# Project Naad



## deepsingh87 (Aug 29, 2007)

What does the sangat on this forum think about Home | Project Naad :: Infinity in Simplicity and their work.
and there recent response to this website The Islam-Sikhism Interfaith Site

and these were the responses by the project naad team.
 Articles:
http://www.projectnaad.com/wp-content/uplo...am_rebuttal.pdf

http://www.projectnaad.com/wp-content/uplo...un_rebuttle.pdf

http://www.projectnaad.com/wp-content/uplo...nsmigration.pdf


----------



## Astroboy (Aug 30, 2007)

*Courage and resolution are the spirit and soul of virtue.*

Bravo !!!  Keep it up. I have a slideshow that might interest you. Email me to get it.

tawaifbegum@yahoo.com


----------



## TGill (Aug 30, 2007)

Begum ji

Curious about your email id name.. will be great if you could answer yourself and not let the google talk..


----------



## deepsingh87 (Aug 30, 2007)

deepsingh87 said:


> What does the sangat on this forum think about Home | Project Naad :: Infinity in Simplicity and their work.
> and *there* recent response to this website The Islam-Sikhism Interfaith Site
> 
> and these were the responses by the project naad team.
> ...



Ms. Begum ji i have nothing to do with the project. I think you misunderstood what i said. What i meant was has anyone else on this forum visited *their* site.

--------------------------------------------------

== What you should do ==
In the Project Naad thread, which website did the Project Naad team recently respond to?

== Data lines ==
--------------------------------------------------

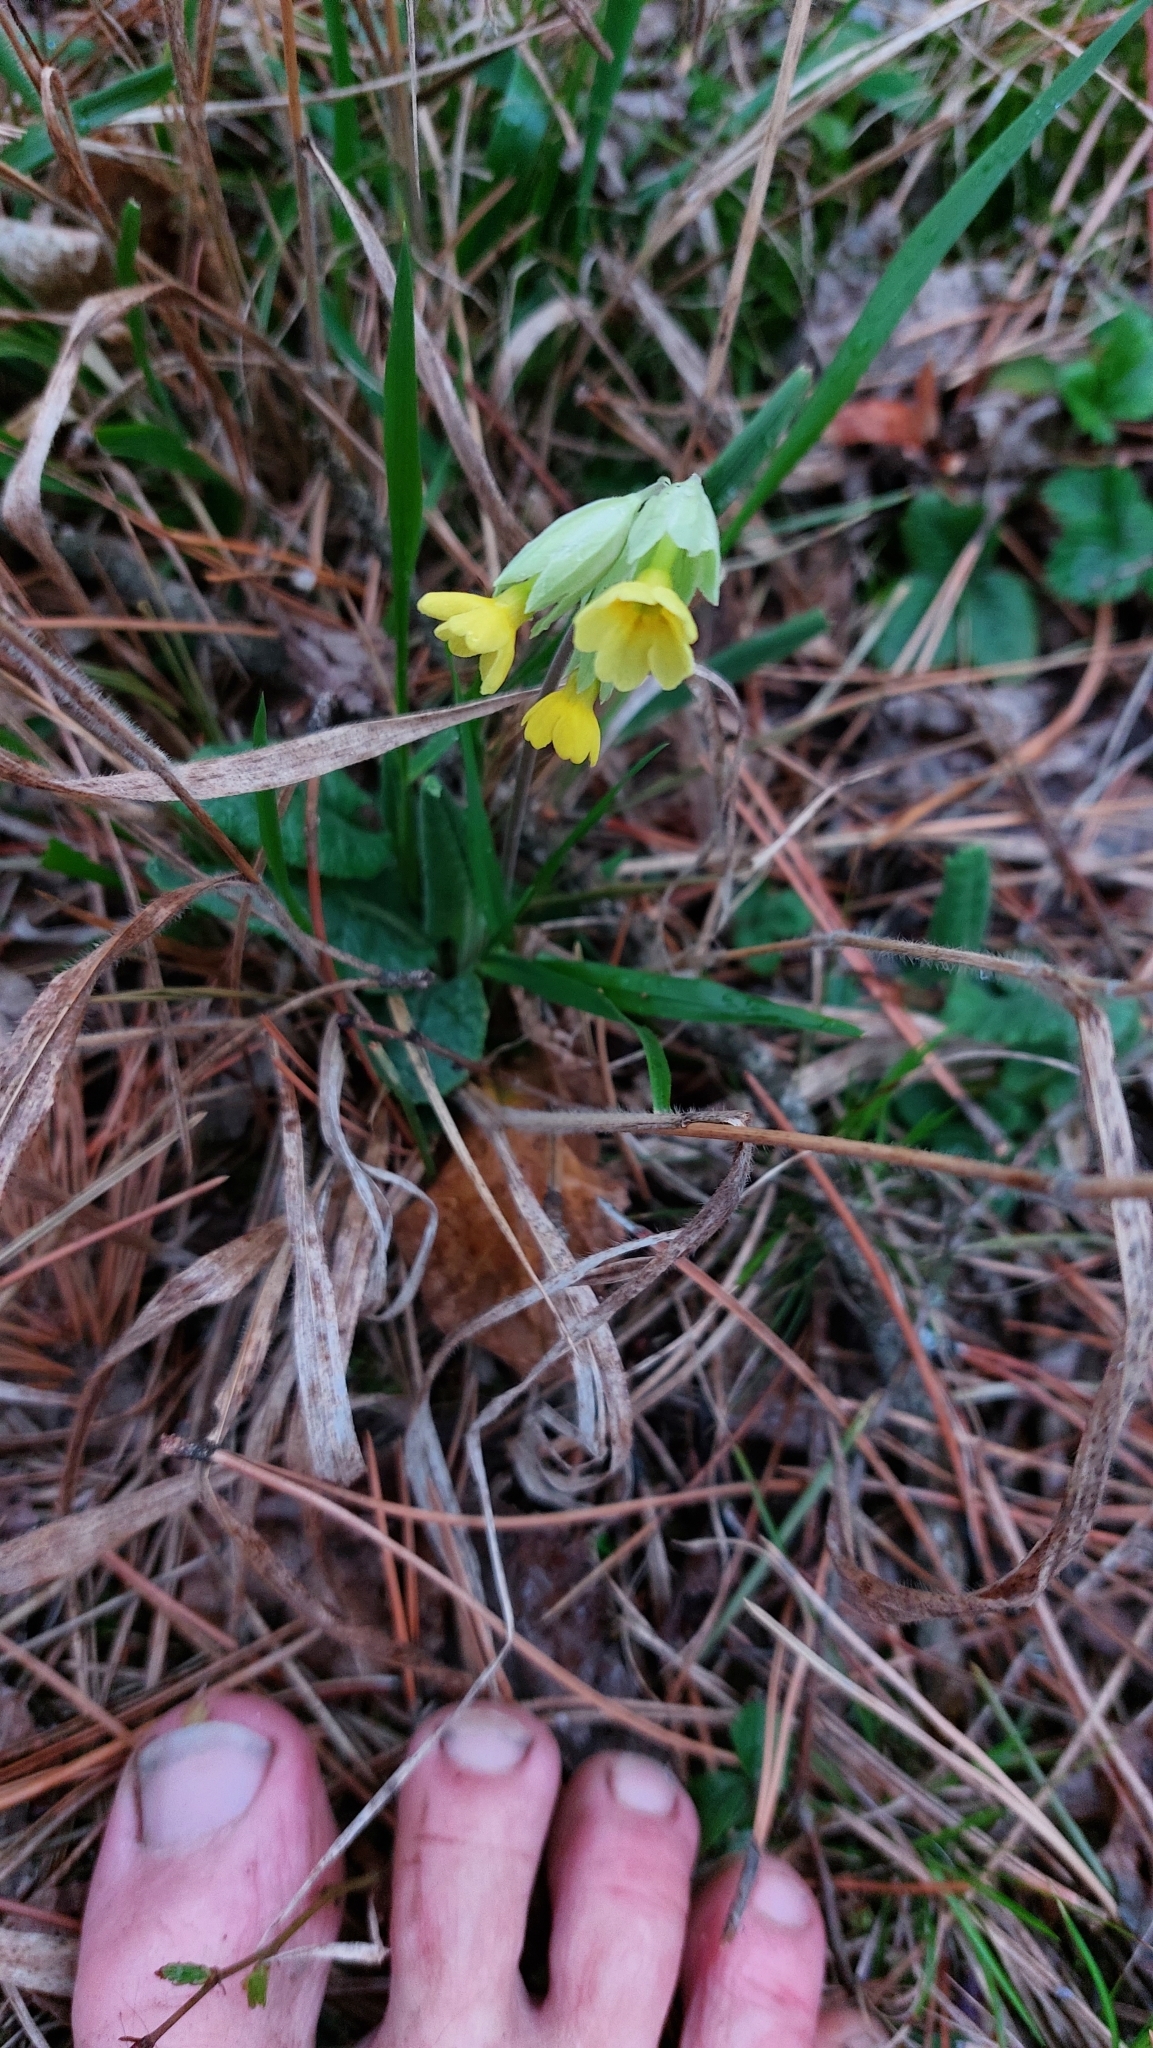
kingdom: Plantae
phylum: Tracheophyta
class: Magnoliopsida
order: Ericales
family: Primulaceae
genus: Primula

--------------------------------------------------

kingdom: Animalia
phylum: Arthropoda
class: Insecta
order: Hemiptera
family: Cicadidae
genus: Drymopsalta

--------------------------------------------------

== Full response ==
The Islam-Sikhism Interfaith Site.